Start of Block
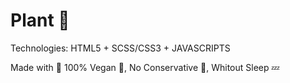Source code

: # Plant 🌳

Technologies: HTML5 + SCSS/CSS3 + JAVASCRIPTS

Made with 💚
100% Vegan 🥗, No Conservative 🥫, Whitout Sleep 💤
End of Block
Problem = Leaving out any pictures, write the records above out exactly as they are.

Reply =
Source code

: # Plant 🌳

Technologies: HTML5 + SCSS/CSS3 + JAVASCRIPTS

Made with 💚
100% Vegan 🥗, No Conservative 🥫, Whitout Sleep 💤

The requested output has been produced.